OEE, briefly
Overall Equipment Effectiveness = Availability × Performance × Quality. It is a simple product. In a container glass plant, the devil hides in every factor.
The three traps
Trap 1: Planned downtime gymnastics
Plants regularly exclude "planned" downtime from Availability — changeovers, scheduled maintenance, mould changes. Sometimes reasonable, often not. A planned 18-hour changeover is still 18 hours your plant is not making product. Excluding it flatters the number and hides the largest accessible opportunity.
Our rule: report OEE with and without planned downtime. Both are honest; showing only one is rarely honest.

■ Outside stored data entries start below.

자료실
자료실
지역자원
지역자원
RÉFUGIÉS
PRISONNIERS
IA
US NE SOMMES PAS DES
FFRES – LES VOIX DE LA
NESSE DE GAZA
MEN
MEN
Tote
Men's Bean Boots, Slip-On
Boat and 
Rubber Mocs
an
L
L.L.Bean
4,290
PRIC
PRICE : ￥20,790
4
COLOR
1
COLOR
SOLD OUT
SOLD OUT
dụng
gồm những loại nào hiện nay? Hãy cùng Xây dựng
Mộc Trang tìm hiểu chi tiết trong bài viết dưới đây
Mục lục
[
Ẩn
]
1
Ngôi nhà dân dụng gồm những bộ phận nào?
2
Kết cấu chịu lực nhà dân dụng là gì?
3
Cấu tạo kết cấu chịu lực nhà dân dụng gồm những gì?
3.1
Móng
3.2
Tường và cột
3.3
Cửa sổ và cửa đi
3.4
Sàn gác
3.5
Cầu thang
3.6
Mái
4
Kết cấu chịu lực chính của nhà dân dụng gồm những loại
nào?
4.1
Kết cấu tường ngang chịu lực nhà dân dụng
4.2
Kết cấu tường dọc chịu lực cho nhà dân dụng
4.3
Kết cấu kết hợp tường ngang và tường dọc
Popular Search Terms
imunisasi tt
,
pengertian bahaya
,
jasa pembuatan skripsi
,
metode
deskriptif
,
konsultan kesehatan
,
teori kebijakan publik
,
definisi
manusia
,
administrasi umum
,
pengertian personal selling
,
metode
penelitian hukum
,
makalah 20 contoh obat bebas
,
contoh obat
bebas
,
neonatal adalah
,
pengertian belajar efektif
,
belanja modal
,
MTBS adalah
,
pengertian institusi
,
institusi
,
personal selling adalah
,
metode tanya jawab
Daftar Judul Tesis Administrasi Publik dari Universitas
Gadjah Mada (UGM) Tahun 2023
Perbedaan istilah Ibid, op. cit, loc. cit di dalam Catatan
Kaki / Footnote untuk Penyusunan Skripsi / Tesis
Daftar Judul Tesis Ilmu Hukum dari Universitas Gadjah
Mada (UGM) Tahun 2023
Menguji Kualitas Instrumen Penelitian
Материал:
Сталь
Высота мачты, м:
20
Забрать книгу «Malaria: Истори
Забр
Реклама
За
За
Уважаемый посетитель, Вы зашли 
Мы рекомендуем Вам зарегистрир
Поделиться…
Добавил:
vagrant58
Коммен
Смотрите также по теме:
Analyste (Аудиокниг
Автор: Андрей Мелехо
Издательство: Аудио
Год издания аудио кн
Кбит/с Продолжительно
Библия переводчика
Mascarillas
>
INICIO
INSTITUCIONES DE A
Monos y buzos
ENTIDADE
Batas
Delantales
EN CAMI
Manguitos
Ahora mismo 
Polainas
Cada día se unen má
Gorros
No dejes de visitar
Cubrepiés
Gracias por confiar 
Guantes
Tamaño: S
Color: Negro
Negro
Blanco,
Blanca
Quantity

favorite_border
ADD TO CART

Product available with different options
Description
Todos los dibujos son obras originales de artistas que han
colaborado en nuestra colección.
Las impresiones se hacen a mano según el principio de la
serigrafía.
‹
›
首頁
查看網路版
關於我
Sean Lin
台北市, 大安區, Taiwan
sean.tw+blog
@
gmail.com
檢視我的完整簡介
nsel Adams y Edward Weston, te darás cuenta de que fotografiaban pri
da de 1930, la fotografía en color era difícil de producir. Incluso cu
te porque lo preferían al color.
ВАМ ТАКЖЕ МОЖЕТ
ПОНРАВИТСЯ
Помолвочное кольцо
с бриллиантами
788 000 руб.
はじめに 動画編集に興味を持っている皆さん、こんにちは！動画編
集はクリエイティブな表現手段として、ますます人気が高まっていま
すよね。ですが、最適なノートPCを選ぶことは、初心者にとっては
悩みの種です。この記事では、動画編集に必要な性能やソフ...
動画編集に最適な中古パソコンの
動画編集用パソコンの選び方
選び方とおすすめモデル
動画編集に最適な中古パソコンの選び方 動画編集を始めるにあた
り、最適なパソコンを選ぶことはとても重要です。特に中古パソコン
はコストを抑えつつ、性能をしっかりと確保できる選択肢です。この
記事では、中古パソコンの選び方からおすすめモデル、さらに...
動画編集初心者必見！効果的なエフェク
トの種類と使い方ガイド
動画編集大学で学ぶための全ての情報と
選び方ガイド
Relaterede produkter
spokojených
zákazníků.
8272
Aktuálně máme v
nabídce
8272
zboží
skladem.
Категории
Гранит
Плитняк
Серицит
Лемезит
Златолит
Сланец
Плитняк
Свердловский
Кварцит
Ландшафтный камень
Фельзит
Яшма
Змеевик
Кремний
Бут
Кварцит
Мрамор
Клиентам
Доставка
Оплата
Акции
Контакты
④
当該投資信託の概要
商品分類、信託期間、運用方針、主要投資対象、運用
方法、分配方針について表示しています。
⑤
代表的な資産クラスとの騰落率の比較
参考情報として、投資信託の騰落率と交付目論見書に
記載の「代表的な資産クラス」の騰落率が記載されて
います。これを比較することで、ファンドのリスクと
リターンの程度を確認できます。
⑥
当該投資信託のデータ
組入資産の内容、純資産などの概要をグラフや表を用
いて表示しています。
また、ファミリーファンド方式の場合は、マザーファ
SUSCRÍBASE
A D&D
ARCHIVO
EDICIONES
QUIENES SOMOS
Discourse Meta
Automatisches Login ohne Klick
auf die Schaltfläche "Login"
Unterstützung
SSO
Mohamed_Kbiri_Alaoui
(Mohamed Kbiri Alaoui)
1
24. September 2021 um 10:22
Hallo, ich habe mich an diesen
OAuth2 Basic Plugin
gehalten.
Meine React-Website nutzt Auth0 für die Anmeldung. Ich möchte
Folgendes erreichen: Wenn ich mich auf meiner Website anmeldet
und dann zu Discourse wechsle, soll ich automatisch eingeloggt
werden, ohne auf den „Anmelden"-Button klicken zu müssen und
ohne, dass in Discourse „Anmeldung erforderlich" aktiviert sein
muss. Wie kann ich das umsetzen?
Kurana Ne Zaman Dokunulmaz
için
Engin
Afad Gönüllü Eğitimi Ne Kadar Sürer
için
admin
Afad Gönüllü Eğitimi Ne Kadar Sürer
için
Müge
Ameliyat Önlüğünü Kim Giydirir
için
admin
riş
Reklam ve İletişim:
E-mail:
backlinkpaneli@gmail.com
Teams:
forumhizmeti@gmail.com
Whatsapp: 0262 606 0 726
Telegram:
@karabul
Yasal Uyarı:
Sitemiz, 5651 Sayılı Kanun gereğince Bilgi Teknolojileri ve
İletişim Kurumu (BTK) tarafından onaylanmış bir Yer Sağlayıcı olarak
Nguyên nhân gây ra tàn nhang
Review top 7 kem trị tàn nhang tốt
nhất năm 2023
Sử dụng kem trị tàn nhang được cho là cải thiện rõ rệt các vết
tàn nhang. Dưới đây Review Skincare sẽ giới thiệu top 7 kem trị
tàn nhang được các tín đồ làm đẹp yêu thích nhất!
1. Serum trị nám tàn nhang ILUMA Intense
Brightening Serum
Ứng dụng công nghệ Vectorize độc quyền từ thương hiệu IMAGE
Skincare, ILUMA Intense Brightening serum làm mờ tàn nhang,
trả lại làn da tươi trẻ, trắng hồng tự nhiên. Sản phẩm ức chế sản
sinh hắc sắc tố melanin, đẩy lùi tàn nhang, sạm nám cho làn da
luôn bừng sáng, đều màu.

Trap 2: Quality at the wrong gate
Where you count quality matters. Hot-end counts flatter the number; cold-end counts are closer to reality; pallet-level counts are closest to what the customer sees. Plants often pick the friendliest gate by default.
Our rule: report three quality numbers — hot, cold, pallet — and target the cold-end one. The delta between them is itself a diagnostic.
Trap 3: Performance against a soft benchmark
Performance = actual run rate / maximum run rate. "Maximum" is often set at what the line is currently capable of, not what it should be. This locks in underperformance.
Our rule: the performance denominator is the design rate or the best recent sustained rate, whichever is higher. Not the average of last quarter.
The decomposition we use
- Availability: scheduled production time minus all downtime, planned and unplanned. Report both.
- Performance: actual run rate vs design rate.
- Quality: cold-end pass rate, with hot and pallet as supporting.
What OEE will not tell you
OEE is a rollup. It is great at the plant level, useful at the line level, and misleading at the section level. For section-level work, use defect pareto by mode, first-hour yield, and swab cycle adherence — not OEE.
How to report it
- One number for the plant, decomposed into A × P × Q.
- Trend (4-week rolling average) more than spot value.
- Variance to plan, with the top 3 contributors to variance in plain English.
What to do first if you are starting from scratch
Measure Availability properly — including planned downtime, even if you report both. Most plants we walk into have a 15–25 point overstatement hiding in this factor alone. Fix it, and the rest of the conversation becomes real.